• EXERCISE AIM: Once the images are removed, repeat all of the entries exactly.

• RECORDS FOR THE EXERCISE:
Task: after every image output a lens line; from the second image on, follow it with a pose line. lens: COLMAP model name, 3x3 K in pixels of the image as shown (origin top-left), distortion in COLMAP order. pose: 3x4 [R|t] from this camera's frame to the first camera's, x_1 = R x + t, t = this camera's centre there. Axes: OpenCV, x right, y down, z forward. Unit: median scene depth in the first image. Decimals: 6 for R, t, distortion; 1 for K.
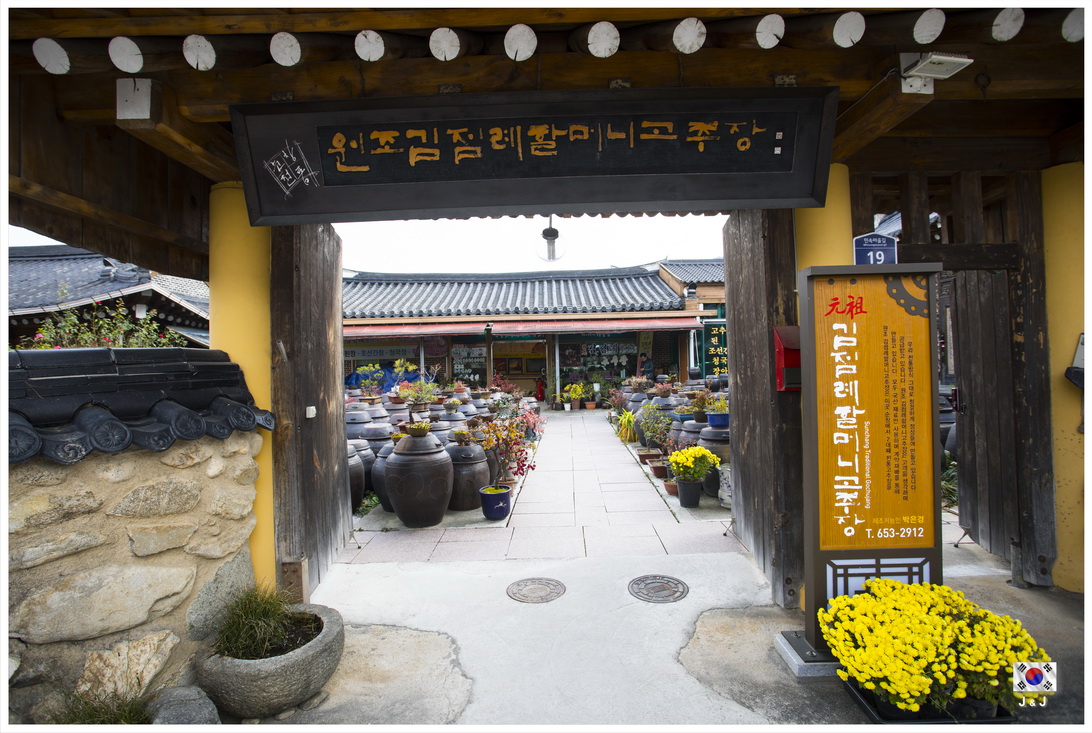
lens RADIAL K [[581.7, 0, 546.0], [0, 581.7, 366.5], [0, 0, 1]] dist [0.000033, -0.000004]
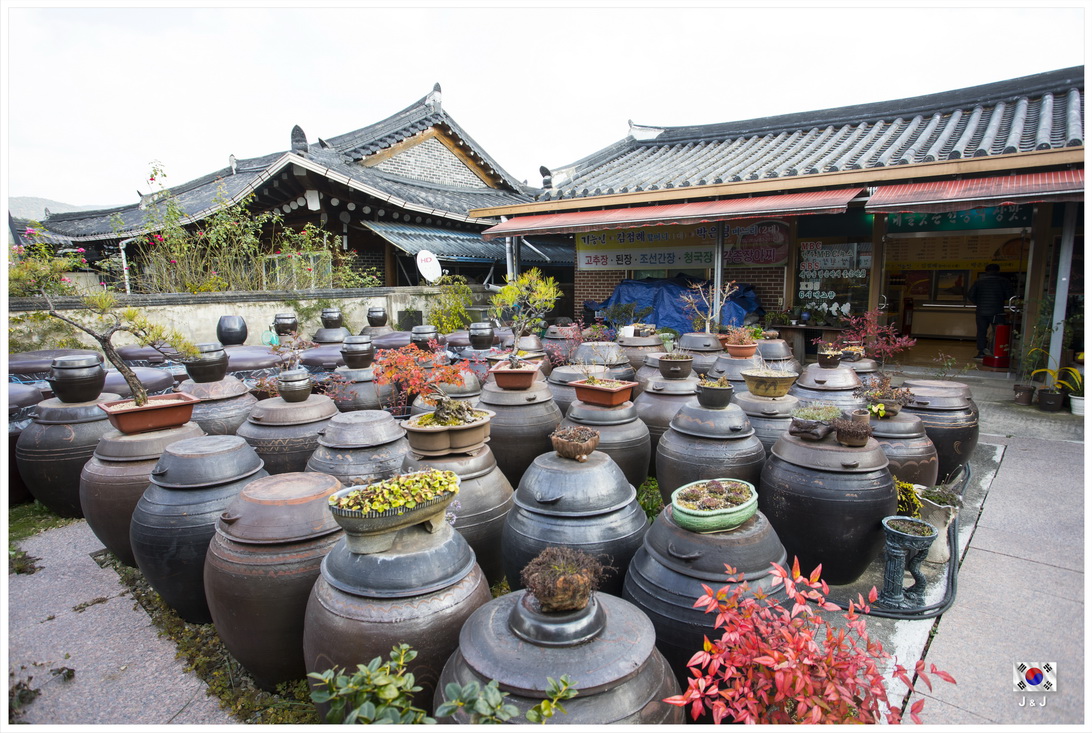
lens RADIAL K [[610.9, 0, 546.0], [0, 610.9, 366.5], [0, 0, 1]] dist [-0.001098, -0.000232]
pose [[0.780565, 0.105904, -0.616037, 0.008800], [-0.015452, 0.988511, 0.150358, -0.007145], [0.624883, -0.107845, 0.773234, 0.432011]]
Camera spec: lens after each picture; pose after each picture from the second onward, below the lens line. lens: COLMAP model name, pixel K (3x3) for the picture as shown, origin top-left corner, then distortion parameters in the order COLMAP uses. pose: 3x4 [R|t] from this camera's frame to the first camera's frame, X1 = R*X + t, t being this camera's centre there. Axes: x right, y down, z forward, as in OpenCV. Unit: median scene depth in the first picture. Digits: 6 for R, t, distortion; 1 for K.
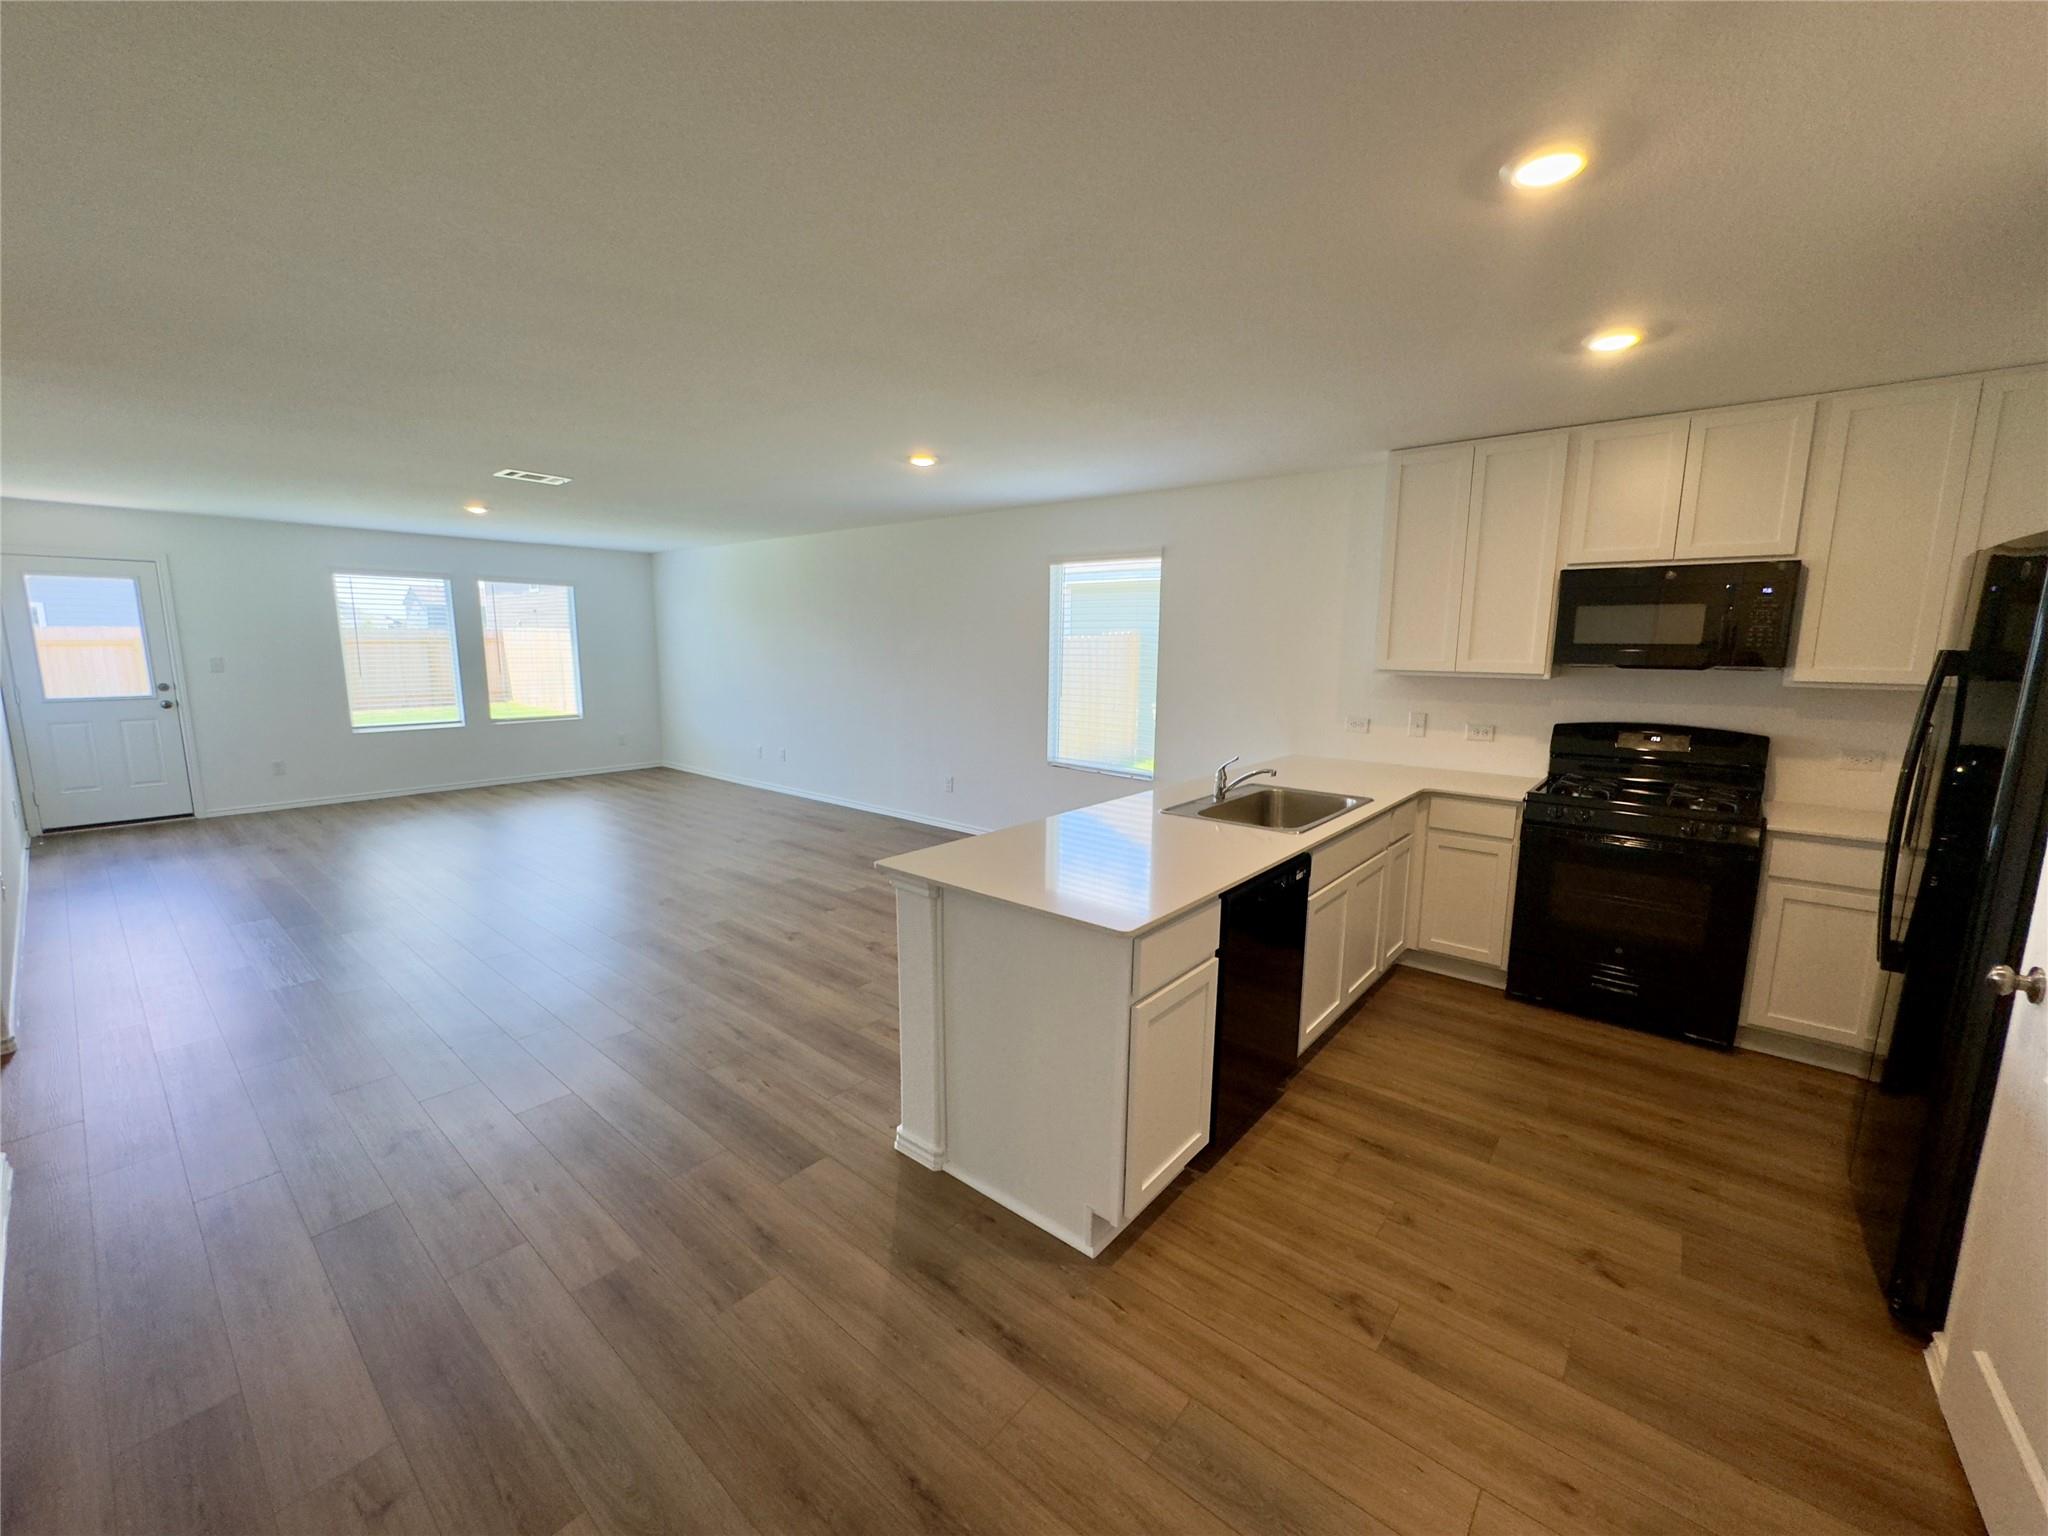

• SOLUTION TO THE PROBLEM:
Task: after every image output a lens line; from the second image on, follow it with a pose line. lens: COLMAP model name, 3x3 K in pixels of the image as shown (origin top-left), distortion in COLMAP order. pose: 3x4 [R|t] from this camera's frame to the first camera's, x_1 = R x + t, t = this camera's centre there. Axes: OpenCV, x right, y down, z forward. Unit: median scene depth in the first image. Decimals: 6 for R, t, distortion; 1 for K.
lens RADIAL K [[581.7, 0, 546.0], [0, 581.7, 366.5], [0, 0, 1]] dist [0.000033, -0.000004]
lens RADIAL K [[610.9, 0, 546.0], [0, 610.9, 366.5], [0, 0, 1]] dist [-0.001098, -0.000232]
pose [[0.780565, 0.105904, -0.616037, 0.008800], [-0.015452, 0.988511, 0.150358, -0.007145], [0.624883, -0.107845, 0.773234, 0.432011]]
Camera spec: lens after each picture; pose after each picture from the second onward, below the lens line. lens: COLMAP model name, pixel K (3x3) for the picture as shown, origin top-left corner, then distortion parameters in the order COLMAP uses. pose: 3x4 [R|t] from this camera's frame to the first camera's frame, X1 = R*X + t, t being this camera's centre there. Axes: x right, y down, z forward, as in OpenCV. Unit: median scene depth in the first picture. Digits: 6 for R, t, distortion; 1 for K.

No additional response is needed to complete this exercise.